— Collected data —

+---+

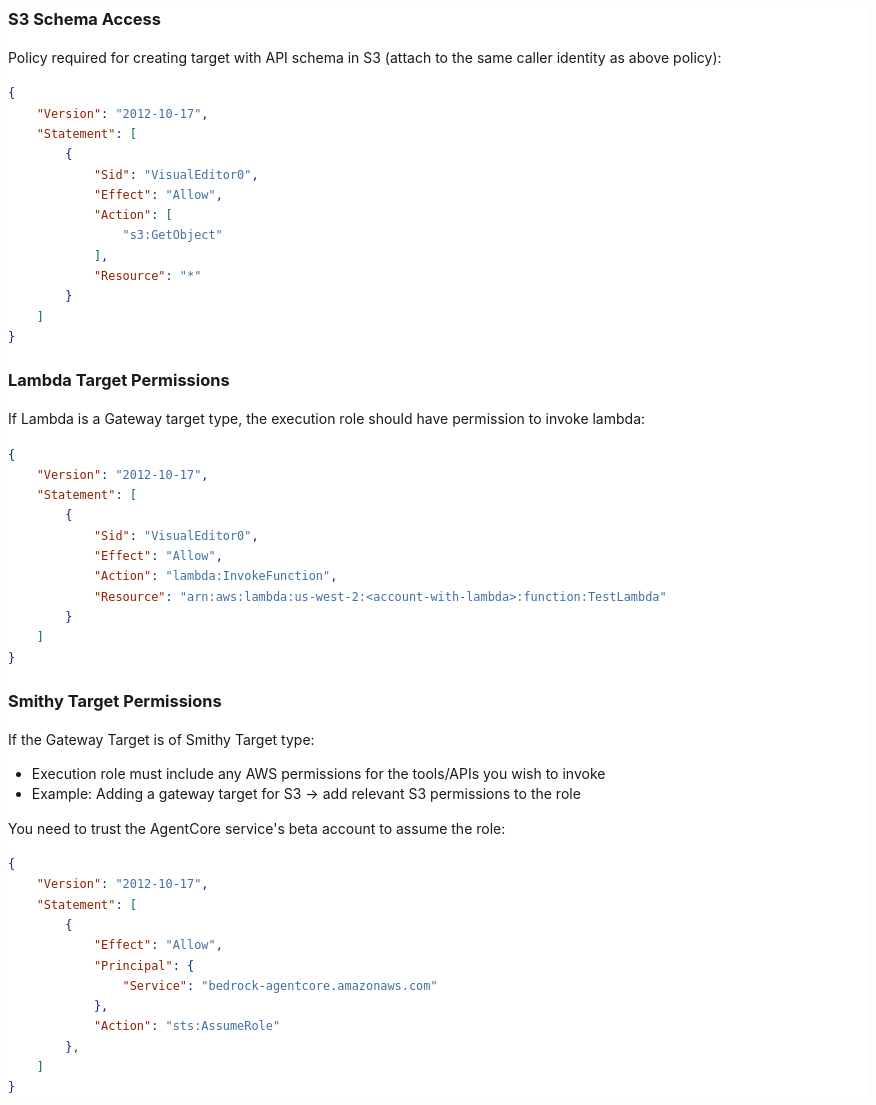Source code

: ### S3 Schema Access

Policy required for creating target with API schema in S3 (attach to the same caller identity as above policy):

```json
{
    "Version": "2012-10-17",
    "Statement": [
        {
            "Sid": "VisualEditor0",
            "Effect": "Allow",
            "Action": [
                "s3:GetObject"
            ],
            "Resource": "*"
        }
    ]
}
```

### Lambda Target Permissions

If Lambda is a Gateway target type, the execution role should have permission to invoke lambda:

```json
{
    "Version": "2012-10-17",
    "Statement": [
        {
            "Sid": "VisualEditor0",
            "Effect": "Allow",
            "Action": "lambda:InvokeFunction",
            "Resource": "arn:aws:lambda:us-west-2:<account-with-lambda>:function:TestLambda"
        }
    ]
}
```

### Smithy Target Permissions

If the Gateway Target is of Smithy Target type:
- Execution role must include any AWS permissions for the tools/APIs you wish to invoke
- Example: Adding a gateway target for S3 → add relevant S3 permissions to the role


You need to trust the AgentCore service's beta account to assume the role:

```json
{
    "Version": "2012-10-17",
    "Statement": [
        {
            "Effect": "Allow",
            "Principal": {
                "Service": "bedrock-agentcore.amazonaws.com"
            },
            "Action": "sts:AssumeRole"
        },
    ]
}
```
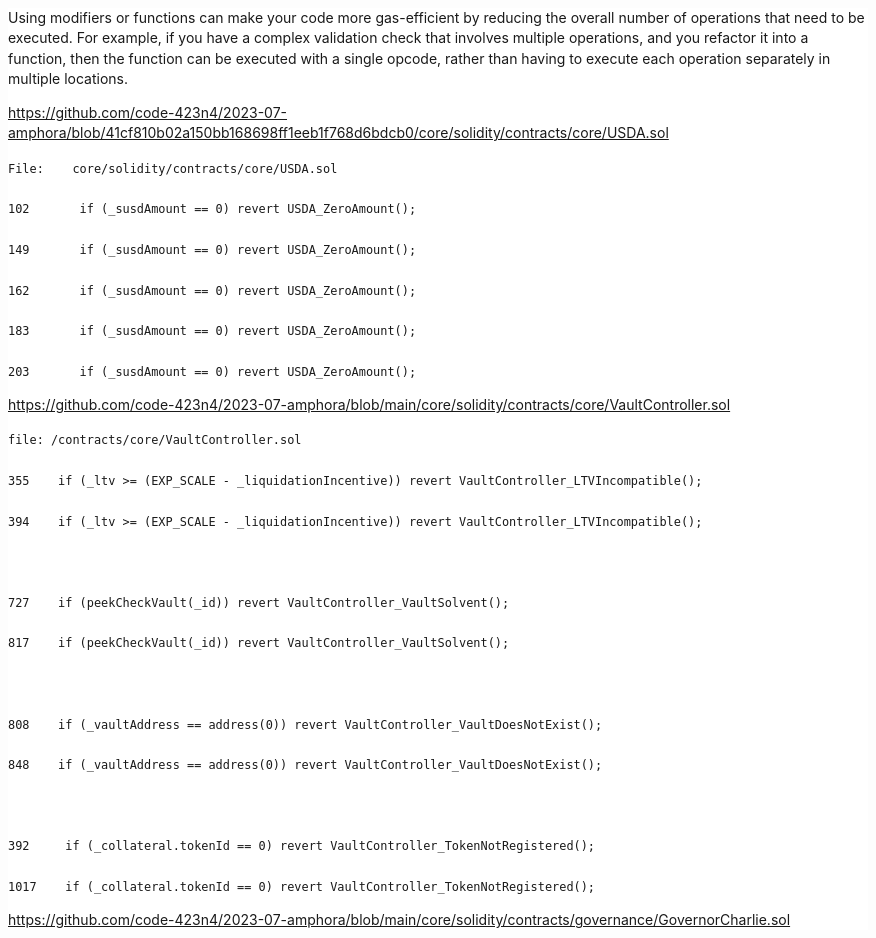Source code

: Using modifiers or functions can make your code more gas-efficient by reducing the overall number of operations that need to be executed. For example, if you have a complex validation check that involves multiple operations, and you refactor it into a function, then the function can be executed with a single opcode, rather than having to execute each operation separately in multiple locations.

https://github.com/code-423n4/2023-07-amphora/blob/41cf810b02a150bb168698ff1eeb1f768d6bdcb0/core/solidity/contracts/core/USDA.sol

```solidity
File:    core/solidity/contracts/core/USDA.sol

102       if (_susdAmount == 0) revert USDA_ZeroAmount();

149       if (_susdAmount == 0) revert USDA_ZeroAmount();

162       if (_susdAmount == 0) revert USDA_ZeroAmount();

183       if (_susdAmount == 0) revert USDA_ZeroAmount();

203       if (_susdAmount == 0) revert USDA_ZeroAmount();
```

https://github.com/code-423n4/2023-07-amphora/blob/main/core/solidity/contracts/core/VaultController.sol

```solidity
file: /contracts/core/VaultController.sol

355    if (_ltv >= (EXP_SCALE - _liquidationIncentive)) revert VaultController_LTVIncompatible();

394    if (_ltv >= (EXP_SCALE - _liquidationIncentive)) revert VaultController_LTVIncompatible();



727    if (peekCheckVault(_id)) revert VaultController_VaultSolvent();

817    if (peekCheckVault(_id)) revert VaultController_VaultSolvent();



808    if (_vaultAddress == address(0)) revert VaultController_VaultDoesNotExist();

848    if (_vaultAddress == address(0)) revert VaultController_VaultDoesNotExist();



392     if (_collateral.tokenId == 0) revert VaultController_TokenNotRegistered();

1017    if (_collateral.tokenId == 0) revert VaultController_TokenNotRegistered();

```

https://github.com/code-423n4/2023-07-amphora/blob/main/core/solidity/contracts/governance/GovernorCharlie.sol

+---+

— Exercise objective —
Word-for-word copy, no pictures: write out the entries above in full.

— Result of this task —
Source code

: ### S3 Schema Access

Policy required for creating target with API schema in S3 (attach to the same caller identity as above policy):

```json
{
    "Version": "2012-10-17",
    "Statement": [
        {
            "Sid": "VisualEditor0",
            "Effect": "Allow",
            "Action": [
                "s3:GetObject"
            ],
            "Resource": "*"
        }
    ]
}
```

### Lambda Target Permissions

If Lambda is a Gateway target type, the execution role should have permission to invoke lambda:

```json
{
    "Version": "2012-10-17",
    "Statement": [
        {
            "Sid": "VisualEditor0",
            "Effect": "Allow",
            "Action": "lambda:InvokeFunction",
            "Resource": "arn:aws:lambda:us-west-2:<account-with-lambda>:function:TestLambda"
        }
    ]
}
```

### Smithy Target Permissions

If the Gateway Target is of Smithy Target type:
- Execution role must include any AWS permissions for the tools/APIs you wish to invoke
- Example: Adding a gateway target for S3 → add relevant S3 permissions to the role


You need to trust the AgentCore service's beta account to assume the role:

```json
{
    "Version": "2012-10-17",
    "Statement": [
        {
            "Effect": "Allow",
            "Principal": {
                "Service": "bedrock-agentcore.amazonaws.com"
            },
            "Action": "sts:AssumeRole"
        },
    ]
}
```
Source code

: Using modifiers or functions can make your code more gas-efficient by reducing the overall number of operations that need to be executed. For example, if you have a complex validation check that involves multiple operations, and you refactor it into a function, then the function can be executed with a single opcode, rather than having to execute each operation separately in multiple locations.

https://github.com/code-423n4/2023-07-amphora/blob/41cf810b02a150bb168698ff1eeb1f768d6bdcb0/core/solidity/contracts/core/USDA.sol

```solidity
File:    core/solidity/contracts/core/USDA.sol

102       if (_susdAmount == 0) revert USDA_ZeroAmount();

149       if (_susdAmount == 0) revert USDA_ZeroAmount();

162       if (_susdAmount == 0) revert USDA_ZeroAmount();

183       if (_susdAmount == 0) revert USDA_ZeroAmount();

203       if (_susdAmount == 0) revert USDA_ZeroAmount();
```

https://github.com/code-423n4/2023-07-amphora/blob/main/core/solidity/contracts/core/VaultController.sol

```solidity
file: /contracts/core/VaultController.sol

355    if (_ltv >= (EXP_SCALE - _liquidationIncentive)) revert VaultController_LTVIncompatible();

394    if (_ltv >= (EXP_SCALE - _liquidationIncentive)) revert VaultController_LTVIncompatible();



727    if (peekCheckVault(_id)) revert VaultController_VaultSolvent();

817    if (peekCheckVault(_id)) revert VaultController_VaultSolvent();



808    if (_vaultAddress == address(0)) revert VaultController_VaultDoesNotExist();

848    if (_vaultAddress == address(0)) revert VaultController_VaultDoesNotExist();



392     if (_collateral.tokenId == 0) revert VaultController_TokenNotRegistered();

1017    if (_collateral.tokenId == 0) revert VaultController_TokenNotRegistered();

```

https://github.com/code-423n4/2023-07-amphora/blob/main/core/solidity/contracts/governance/GovernorCharlie.sol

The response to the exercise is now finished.